▸ Problem to solve
Retype every line of the material below, changing nothing.

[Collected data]
=-=-=
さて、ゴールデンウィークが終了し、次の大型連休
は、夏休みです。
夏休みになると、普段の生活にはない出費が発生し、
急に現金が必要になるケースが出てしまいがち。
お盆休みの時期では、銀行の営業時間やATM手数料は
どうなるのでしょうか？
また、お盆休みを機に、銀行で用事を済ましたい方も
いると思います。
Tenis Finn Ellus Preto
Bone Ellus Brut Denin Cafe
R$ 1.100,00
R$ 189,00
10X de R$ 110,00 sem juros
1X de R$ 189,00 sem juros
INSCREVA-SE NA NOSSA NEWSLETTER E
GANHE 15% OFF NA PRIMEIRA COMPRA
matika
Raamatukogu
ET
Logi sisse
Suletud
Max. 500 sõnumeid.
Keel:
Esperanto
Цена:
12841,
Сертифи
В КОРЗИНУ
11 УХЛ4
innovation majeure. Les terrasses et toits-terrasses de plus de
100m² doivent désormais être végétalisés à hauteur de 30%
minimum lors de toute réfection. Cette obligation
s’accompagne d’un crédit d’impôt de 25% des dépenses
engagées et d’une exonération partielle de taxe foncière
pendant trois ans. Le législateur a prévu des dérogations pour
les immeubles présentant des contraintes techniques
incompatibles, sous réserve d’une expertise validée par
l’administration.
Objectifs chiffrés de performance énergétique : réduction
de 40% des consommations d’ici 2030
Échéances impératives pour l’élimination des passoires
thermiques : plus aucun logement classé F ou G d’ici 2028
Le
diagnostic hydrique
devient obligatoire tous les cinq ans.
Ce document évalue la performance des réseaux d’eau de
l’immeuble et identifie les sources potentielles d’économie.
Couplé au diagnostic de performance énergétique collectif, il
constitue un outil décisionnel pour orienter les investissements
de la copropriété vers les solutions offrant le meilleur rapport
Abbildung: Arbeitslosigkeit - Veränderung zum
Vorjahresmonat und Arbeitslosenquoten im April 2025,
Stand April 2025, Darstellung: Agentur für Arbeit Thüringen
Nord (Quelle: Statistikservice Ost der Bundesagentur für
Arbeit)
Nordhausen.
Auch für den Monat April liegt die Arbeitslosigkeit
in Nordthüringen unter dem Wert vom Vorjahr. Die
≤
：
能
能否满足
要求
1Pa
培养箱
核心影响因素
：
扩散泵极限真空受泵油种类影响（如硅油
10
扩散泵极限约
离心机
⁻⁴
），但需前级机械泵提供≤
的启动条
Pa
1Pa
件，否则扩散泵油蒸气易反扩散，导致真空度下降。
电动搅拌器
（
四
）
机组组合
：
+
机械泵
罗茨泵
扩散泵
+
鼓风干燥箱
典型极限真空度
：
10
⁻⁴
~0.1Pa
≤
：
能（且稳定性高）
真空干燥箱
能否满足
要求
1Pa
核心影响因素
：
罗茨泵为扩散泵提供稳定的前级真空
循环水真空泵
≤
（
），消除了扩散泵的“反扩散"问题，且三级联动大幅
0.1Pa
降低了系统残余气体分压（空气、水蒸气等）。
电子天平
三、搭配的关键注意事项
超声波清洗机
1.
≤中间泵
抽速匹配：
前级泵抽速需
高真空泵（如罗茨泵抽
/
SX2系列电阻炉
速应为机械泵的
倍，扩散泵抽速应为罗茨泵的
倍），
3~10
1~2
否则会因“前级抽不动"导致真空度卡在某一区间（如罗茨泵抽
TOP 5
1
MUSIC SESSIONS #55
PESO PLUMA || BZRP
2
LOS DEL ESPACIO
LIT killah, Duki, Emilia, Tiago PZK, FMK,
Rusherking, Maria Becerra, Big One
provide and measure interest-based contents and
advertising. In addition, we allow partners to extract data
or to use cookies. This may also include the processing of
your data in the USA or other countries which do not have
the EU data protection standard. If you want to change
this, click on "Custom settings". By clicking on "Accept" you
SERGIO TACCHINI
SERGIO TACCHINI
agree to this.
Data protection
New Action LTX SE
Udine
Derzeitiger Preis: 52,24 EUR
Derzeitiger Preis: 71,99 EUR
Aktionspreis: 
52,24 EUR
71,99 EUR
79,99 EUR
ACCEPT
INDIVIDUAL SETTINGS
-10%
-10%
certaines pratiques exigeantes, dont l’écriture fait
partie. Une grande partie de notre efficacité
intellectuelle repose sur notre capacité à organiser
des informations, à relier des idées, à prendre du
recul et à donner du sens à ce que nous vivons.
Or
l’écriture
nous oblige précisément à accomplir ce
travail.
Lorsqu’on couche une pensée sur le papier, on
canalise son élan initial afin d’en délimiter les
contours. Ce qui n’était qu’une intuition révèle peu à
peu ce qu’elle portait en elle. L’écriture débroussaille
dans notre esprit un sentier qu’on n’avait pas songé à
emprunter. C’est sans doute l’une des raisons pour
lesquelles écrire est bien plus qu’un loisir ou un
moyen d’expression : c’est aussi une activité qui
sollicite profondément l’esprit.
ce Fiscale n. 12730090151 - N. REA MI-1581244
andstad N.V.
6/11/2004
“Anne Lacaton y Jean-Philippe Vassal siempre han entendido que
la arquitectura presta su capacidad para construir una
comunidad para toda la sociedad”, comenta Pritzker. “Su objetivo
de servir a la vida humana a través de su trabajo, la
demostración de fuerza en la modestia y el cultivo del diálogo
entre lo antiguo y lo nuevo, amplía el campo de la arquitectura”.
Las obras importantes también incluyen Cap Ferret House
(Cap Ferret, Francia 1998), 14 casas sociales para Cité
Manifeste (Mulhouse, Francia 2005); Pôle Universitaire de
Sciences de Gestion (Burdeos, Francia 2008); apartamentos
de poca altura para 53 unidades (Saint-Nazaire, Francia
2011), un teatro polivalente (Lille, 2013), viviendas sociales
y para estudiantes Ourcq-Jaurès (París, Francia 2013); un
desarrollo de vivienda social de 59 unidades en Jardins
=-=-=
▸ The completed task
さて、ゴールデンウィークが終了し、次の大型連休
は、夏休みです。
夏休みになると、普段の生活にはない出費が発生し、
急に現金が必要になるケースが出てしまいがち。
お盆休みの時期では、銀行の営業時間やATM手数料は
どうなるのでしょうか？
また、お盆休みを機に、銀行で用事を済ましたい方も
いると思います。
Tenis Finn Ellus Preto
Bone Ellus Brut Denin Cafe
R$ 1.100,00
R$ 189,00
10X de R$ 110,00 sem juros
1X de R$ 189,00 sem juros
INSCREVA-SE NA NOSSA NEWSLETTER E
GANHE 15% OFF NA PRIMEIRA COMPRA
matika
Raamatukogu
ET
Logi sisse
Suletud
Max. 500 sõnumeid.
Keel:
Esperanto
Цена:
12841,
Сертифи
В КОРЗИНУ
11 УХЛ4
innovation majeure. Les terrasses et toits-terrasses de plus de
100m² doivent désormais être végétalisés à hauteur de 30%
minimum lors de toute réfection. Cette obligation
s’accompagne d’un crédit d’impôt de 25% des dépenses
engagées et d’une exonération partielle de taxe foncière
pendant trois ans. Le législateur a prévu des dérogations pour
les immeubles présentant des contraintes techniques
incompatibles, sous réserve d’une expertise validée par
l’administration.
Objectifs chiffrés de performance énergétique : réduction
de 40% des consommations d’ici 2030
Échéances impératives pour l’élimination des passoires
thermiques : plus aucun logement classé F ou G d’ici 2028
Le
diagnostic hydrique
devient obligatoire tous les cinq ans.
Ce document évalue la performance des réseaux d’eau de
l’immeuble et identifie les sources potentielles d’économie.
Couplé au diagnostic de performance énergétique collectif, il
constitue un outil décisionnel pour orienter les investissements
de la copropriété vers les solutions offrant le meilleur rapport
Abbildung: Arbeitslosigkeit - Veränderung zum
Vorjahresmonat und Arbeitslosenquoten im April 2025,
Stand April 2025, Darstellung: Agentur für Arbeit Thüringen
Nord (Quelle: Statistikservice Ost der Bundesagentur für
Arbeit)
Nordhausen.
Auch für den Monat April liegt die Arbeitslosigkeit
in Nordthüringen unter dem Wert vom Vorjahr. Die
≤
：
能
能否满足
要求
1Pa
培养箱
核心影响因素
：
扩散泵极限真空受泵油种类影响（如硅油
10
扩散泵极限约
离心机
⁻⁴
），但需前级机械泵提供≤
的启动条
Pa
1Pa
件，否则扩散泵油蒸气易反扩散，导致真空度下降。
电动搅拌器
（
四
）
机组组合
：
+
机械泵
罗茨泵
扩散泵
+
鼓风干燥箱
典型极限真空度
：
10
⁻⁴
~0.1Pa
≤
：
能（且稳定性高）
真空干燥箱
能否满足
要求
1Pa
核心影响因素
：
罗茨泵为扩散泵提供稳定的前级真空
循环水真空泵
≤
（
），消除了扩散泵的“反扩散"问题，且三级联动大幅
0.1Pa
降低了系统残余气体分压（空气、水蒸气等）。
电子天平
三、搭配的关键注意事项
超声波清洗机
1.
≤中间泵
抽速匹配：
前级泵抽速需
高真空泵（如罗茨泵抽
/
SX2系列电阻炉
速应为机械泵的
倍，扩散泵抽速应为罗茨泵的
倍），
3~10
1~2
否则会因“前级抽不动"导致真空度卡在某一区间（如罗茨泵抽
TOP 5
1
MUSIC SESSIONS #55
PESO PLUMA || BZRP
2
LOS DEL ESPACIO
LIT killah, Duki, Emilia, Tiago PZK, FMK,
Rusherking, Maria Becerra, Big One
provide and measure interest-based contents and
advertising. In addition, we allow partners to extract data
or to use cookies. This may also include the processing of
your data in the USA or other countries which do not have
the EU data protection standard. If you want to change
this, click on "Custom settings". By clicking on "Accept" you
SERGIO TACCHINI
SERGIO TACCHINI
agree to this.
Data protection
New Action LTX SE
Udine
Derzeitiger Preis: 52,24 EUR
Derzeitiger Preis: 71,99 EUR
Aktionspreis: 
52,24 EUR
71,99 EUR
79,99 EUR
ACCEPT
INDIVIDUAL SETTINGS
-10%
-10%
certaines pratiques exigeantes, dont l’écriture fait
partie. Une grande partie de notre efficacité
intellectuelle repose sur notre capacité à organiser
des informations, à relier des idées, à prendre du
recul et à donner du sens à ce que nous vivons.
Or
l’écriture
nous oblige précisément à accomplir ce
travail.
Lorsqu’on couche une pensée sur le papier, on
canalise son élan initial afin d’en délimiter les
contours. Ce qui n’était qu’une intuition révèle peu à
peu ce qu’elle portait en elle. L’écriture débroussaille
dans notre esprit un sentier qu’on n’avait pas songé à
emprunter. C’est sans doute l’une des raisons pour
lesquelles écrire est bien plus qu’un loisir ou un
moyen d’expression : c’est aussi une activité qui
sollicite profondément l’esprit.
ce Fiscale n. 12730090151 - N. REA MI-1581244
andstad N.V.
6/11/2004
“Anne Lacaton y Jean-Philippe Vassal siempre han entendido que
la arquitectura presta su capacidad para construir una
comunidad para toda la sociedad”, comenta Pritzker. “Su objetivo
de servir a la vida humana a través de su trabajo, la
demostración de fuerza en la modestia y el cultivo del diálogo
entre lo antiguo y lo nuevo, amplía el campo de la arquitectura”.
Las obras importantes también incluyen Cap Ferret House
(Cap Ferret, Francia 1998), 14 casas sociales para Cité
Manifeste (Mulhouse, Francia 2005); Pôle Universitaire de
Sciences de Gestion (Burdeos, Francia 2008); apartamentos
de poca altura para 53 unidades (Saint-Nazaire, Francia
2011), un teatro polivalente (Lille, 2013), viviendas sociales
y para estudiantes Ourcq-Jaurès (París, Francia 2013); un
desarrollo de vivienda social de 59 unidades en Jardins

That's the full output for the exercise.